Practically all of the achievements mentioned so far stemmed from machine learning, a subset of AI that accounts for the vast majority of achievements in the field in recent years. When people talk about AI today, they are generally talking about machine learning.
Currently enjoying something of a resurgence, in simple terms, machine learning is where a computer system learns how to perform a task rather than being programmed how to do so. This description of machine learning dates all the way back to 1959 when it was coined by Arthur Samuel, a pioneer of the field who developed one of the world’s first self-learning systems, the Samuel Checkers-playing Program.
To learn, these systems are fed huge amounts of data, which they then use to learn how to carry out a specific task, such as understanding speech or captioning a photograph. The quality and size of this dataset are important for building a system able to carry out its designated task accurately. For example, if you were building a machine-learning system to predict house prices, the training data should include more than just the property size, but other salient factors such as the number of bedrooms or the size of the garden.
The key to machine learning success is neural networks. These mathematical models are able to tweak internal parameters to change what they output. A neural network is fed datasets that teach it what it should spit out when presented with certain data during training.
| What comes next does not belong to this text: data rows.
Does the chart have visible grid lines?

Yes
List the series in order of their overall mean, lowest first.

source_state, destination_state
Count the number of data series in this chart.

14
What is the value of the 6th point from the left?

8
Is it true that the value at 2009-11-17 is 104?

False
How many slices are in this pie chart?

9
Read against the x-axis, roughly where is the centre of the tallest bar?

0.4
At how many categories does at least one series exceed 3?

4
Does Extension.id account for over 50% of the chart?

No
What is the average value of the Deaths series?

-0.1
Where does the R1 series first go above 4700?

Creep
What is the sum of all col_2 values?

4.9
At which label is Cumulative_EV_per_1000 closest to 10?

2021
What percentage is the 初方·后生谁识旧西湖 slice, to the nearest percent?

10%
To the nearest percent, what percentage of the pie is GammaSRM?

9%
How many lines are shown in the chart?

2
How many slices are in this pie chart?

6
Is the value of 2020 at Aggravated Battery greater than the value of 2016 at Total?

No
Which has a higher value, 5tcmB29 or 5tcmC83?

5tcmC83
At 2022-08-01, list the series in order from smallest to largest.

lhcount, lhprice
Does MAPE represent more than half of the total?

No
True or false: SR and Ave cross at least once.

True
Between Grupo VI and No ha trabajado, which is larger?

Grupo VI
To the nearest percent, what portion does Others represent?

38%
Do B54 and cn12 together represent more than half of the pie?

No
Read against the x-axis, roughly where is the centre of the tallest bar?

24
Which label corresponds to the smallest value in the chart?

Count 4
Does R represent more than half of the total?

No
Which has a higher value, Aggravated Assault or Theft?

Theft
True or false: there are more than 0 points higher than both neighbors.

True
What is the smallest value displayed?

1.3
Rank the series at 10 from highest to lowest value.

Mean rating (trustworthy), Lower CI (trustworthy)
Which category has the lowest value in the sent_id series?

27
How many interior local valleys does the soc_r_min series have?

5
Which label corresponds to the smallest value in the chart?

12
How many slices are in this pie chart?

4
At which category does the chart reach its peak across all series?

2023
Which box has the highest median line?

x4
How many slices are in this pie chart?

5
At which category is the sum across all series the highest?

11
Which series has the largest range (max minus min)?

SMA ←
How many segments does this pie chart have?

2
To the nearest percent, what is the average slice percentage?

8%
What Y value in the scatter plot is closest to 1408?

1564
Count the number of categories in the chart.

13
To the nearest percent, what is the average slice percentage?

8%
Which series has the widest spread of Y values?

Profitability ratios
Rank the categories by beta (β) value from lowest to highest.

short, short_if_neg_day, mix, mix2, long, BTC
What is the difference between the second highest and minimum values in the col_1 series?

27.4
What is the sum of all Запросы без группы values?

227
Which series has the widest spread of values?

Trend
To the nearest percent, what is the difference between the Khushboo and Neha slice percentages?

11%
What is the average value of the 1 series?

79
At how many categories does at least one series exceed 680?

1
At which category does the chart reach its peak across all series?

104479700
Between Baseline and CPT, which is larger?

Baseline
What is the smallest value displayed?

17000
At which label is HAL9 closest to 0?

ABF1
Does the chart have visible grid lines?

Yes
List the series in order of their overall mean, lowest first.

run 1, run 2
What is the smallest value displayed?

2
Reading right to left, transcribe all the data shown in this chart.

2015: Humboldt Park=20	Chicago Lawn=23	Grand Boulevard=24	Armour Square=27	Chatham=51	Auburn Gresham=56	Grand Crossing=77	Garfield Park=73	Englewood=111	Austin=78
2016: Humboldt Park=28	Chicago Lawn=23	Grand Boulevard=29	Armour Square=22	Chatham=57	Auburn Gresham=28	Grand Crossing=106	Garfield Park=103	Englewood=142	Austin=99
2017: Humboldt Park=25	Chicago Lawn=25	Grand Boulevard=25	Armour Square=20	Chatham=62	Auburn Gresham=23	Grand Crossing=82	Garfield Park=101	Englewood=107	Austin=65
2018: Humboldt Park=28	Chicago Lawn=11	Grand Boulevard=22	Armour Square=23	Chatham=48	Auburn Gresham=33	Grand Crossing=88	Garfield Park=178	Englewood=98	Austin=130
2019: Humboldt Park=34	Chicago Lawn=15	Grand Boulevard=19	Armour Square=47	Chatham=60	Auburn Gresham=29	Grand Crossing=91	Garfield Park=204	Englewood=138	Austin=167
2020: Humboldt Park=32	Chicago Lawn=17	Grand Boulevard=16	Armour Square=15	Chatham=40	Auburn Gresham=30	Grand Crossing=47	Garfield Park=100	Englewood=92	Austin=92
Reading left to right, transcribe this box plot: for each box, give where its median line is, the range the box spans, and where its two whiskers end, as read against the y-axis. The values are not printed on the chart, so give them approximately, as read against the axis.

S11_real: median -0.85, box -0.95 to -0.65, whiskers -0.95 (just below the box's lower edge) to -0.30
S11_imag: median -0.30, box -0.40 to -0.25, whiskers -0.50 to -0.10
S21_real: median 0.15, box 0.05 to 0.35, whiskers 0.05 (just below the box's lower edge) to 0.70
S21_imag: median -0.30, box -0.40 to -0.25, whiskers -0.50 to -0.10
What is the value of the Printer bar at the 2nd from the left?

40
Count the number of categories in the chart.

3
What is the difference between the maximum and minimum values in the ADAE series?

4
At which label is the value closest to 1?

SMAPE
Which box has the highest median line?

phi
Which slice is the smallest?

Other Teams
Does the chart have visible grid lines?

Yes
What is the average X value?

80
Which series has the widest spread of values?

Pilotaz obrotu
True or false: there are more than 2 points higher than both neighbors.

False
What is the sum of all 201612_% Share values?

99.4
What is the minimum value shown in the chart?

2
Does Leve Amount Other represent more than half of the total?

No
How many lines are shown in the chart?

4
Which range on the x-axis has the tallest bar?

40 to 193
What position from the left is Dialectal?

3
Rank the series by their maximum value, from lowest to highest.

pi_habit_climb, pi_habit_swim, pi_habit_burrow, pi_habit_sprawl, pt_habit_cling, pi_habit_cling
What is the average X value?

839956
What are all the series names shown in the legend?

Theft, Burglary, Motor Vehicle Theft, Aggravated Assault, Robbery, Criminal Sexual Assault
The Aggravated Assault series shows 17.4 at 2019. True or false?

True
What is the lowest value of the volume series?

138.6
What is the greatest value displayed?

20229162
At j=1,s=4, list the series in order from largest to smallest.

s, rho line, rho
In concrete terms, the network might be fed greyscale images of the numbers between zero and 9, alongside a string of binary digits — zeroes and ones — that indicate which number is shown in each greyscale image.
The network would then be trained, adjusting its internal parameters until it classifies the number shown in each image with a high degree of accuracy. This trained neural network could then be used to classify other greyscale images of numbers between zero and 9. Such a network was used in a seminal paper showing the application of neural networks published by Yann LeCun in 1989 and has been used by the US Postal Service to recognise handwritten zip codes.
The structure and functioning of neural networks are very loosely based on the connections between neurons in the brain. Neural networks are made up of interconnected layers of algorithms that feed data into each other. They can be trained to carry out specific tasks by modifying the importance attributed to data as it passes between these layers. During the training of these neural networks, the weights attached to data as it passes between layers will continue to be varied until the output from the neural network is very close to what is desired. At that point, the network will have ‘learned’ how to carry out a particular task. The desired output could be anything from correctly labelling fruit in an image to predicting when an elevator might fail based on its sensor data.
A subset of machine learning is deep learning, where neural networks are expanded into sprawling networks with a large number of sizeable layers that are trained using massive amounts of data. These deep neural networks have fuelled the current leap forward in the ability of computers to carry out tasks like speech recognition and computer vision.
There are various types of neural networks with different strengths and weaknesses. Recurrent Neural Networks (RNN) are a type of neural net particularly well suited to Natural Language Processing (NLP) — understanding the meaning of text — and speech recognition, while convolutional neural networks have their roots in image recognition and have uses as diverse as recommender systems and NLP.
The design of neural networks is also evolving, with researchers refining a more effective form of deep neural network called long short-term memory or LSTM — a type of RNN architecture used for tasks such as NLP and for stock market predictions – allowing it to operate fast enough to be used in on-demand systems like Google Translate.